Extract every line below that contains the string "dist", matching case exactly.

■ DATA FOR THIS TASK:
- - - - - - -

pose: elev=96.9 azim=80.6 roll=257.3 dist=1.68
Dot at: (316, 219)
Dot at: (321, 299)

- - - - - - -

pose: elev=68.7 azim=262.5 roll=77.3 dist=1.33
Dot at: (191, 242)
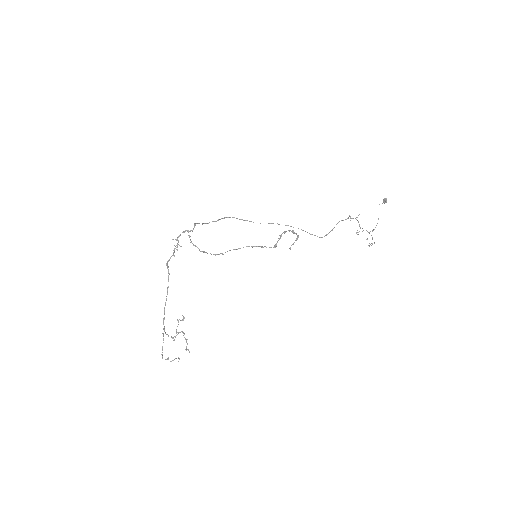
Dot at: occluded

- - - - - - -

■ REPLY:
pose: elev=96.9 azim=80.6 roll=257.3 dist=1.68
pose: elev=68.7 azim=262.5 roll=77.3 dist=1.33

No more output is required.